Талейран устроил несколько бесед с лордом Каслри, Нессельроде и Меттернихом – тремя лицами, которые только и могли иметь некоторое влияние в этом спорном вопросе. Лорд Каслри представлял державу, в отношении которой Людовик XVIII выказывал величайшую признательность и имел право рассчитывать на некоторую взаимность. Ничуть не бывало. Английский министр выказал простоту и дружелюбие, а в остальном был в точности таков, каковы бывают англичане, когда затрагивают их интересы. Англия желала прочного учреждения Королевства Нидерланды, могла счесть цель достигнутой только при присоединении к нему Бельгии и, разумеется, не намеревалась, отнимая у нее крепости, способствовать ее ослаблению. Она еще не забыла о континентальной блокаде и старалась закрыть Франции доступ к побережью. Лорд Каслри высказал свое мнение вежливо, но категорично.

Беседы с Нессельроде и Меттернихом оставили не многим больше надежды, хотя ни тот, ни другой не имели личной заинтересованности, ибо ни Россия, ни Австрия не придавали значения нашей границе с Нидерландами. Но Нессельроде выказал холодность, что довольно точно отражало настроения его повелителя, ибо высокомерие Людовика XVIII, его нежелание удовлетворить просьбы России и особенно настроения, приведшие к восстановлению Бурбонов, чрезвычайно не нравились императору Александру. Так, поспешив пожаловать голубую ленту ордена Святого Духа принцу-регенту Англии [Георгу IV], Людовик XVIII даже не подумал предложить ее российскому императору, который был главным творцом падения Наполеона и реставрации Бурбонов. Александр охладел к Бурбонам и охотно говорил союзникам о своих сомнениях в том, что восстановление монархии было наилучшим решением для Франции и всей Европы.

Франция могла надеяться на лучшее со стороны австрийцев, поскольку с некоторого времени Людовик XVIII находил с тестем Наполеона больше взаимопонимания, чем с кем-либо из государей-союзников. Меттерних выказывал в отношении Бурбонов дружелюбие и расположение, но казался чрезвычайно смущенным. Дело было в том, что, обнаружив рост влияния России, Австрия вновь тесно примкнула к Англии, своему старинному другу и союзнику. Она была во всем с ней согласна и ожидала от нее неограниченного содействия в итальянских делах. А поскольку Англия категорически высказалась за возвращение Франции к границам 1790 года, Австрия не могла иметь по этому предмету иного мнения. Меттерних дал понять, что у его повелителя нет личных причин отказывать Франции в расширении территории, но воля Англии станет для Австрии законом.
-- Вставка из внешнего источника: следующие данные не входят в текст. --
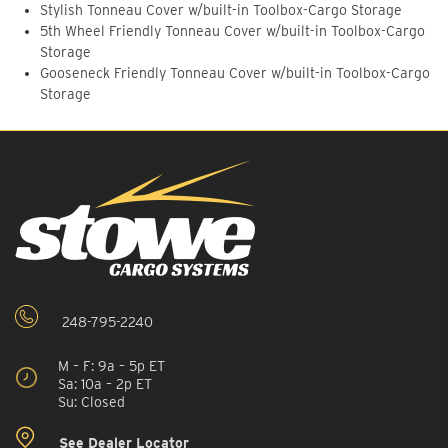
Stylish Tonneau Cover w/built-in Toolbox-Cargo Storage
5th Wheel Friendly Tonneau Cover w/built-in Toolbox-Cargo
Storage
Gooseneck Friendly Tonneau Cover w/built-in Toolbox-Cargo
Storage
248-795-2240
M – F: 9a – 5p ET
Sa: 10a – 2p ET
Su: Closed
See Dealer Locator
Было очевидно, что поддержки нам ждать более не от кого, ибо Пруссия не захотела бы вмешиваться в подобный вопрос, а если бы и вмешалась, то не на нашей стороне. Фридрих-Вильгельм имел к нам денежные претензии, которые его чрезвычайно волновали, и не захотел бы, выступив против союзников, вызвать охлаждение последних. Поэтому надеяться нам, по крайней мере пока, было не на что. Оставалось только доложить о ситуации королевскому совету и получить его распоряжения.


Соглашение от 23 апреля, в силу которого французы оставили большинство крупных европейских крепостей, уже на протяжении некоторого времени вызывало всеобщее осуждение. По правде говоря, мы ошиблись и, пожелав как можно скорее положить конец военным невзгодам, ни на день не укоротили страданий оккупированных провинций. Когда Талейран рассказал о недобросовестности союзников, почти все присутствовавшие выказали такое недовольство соглашением, лишавшим нас всех наших залогов, будто прежде не стремились сами же его заключить. Герцог Беррийский, не подумав, что обвиняет собственного отца, с присущей ему порывистостью воскликнул, что это расплата за ошибку, которую совершили, поспешно подписав губительное перемирие. Король насмешливо глядел на брата и племянника и явно одобрял слова последнего. Живо задетый, граф д’Артуа заявил, что теперь легко говорить о соглашении, что правительство в первые минуты делало всё возможное и те, кто его порицает, вероятно, поступили бы на его месте не лучше. Бывший автором соглашения Талейран и вовсе отвечал на нападки пренебрежительным молчанием.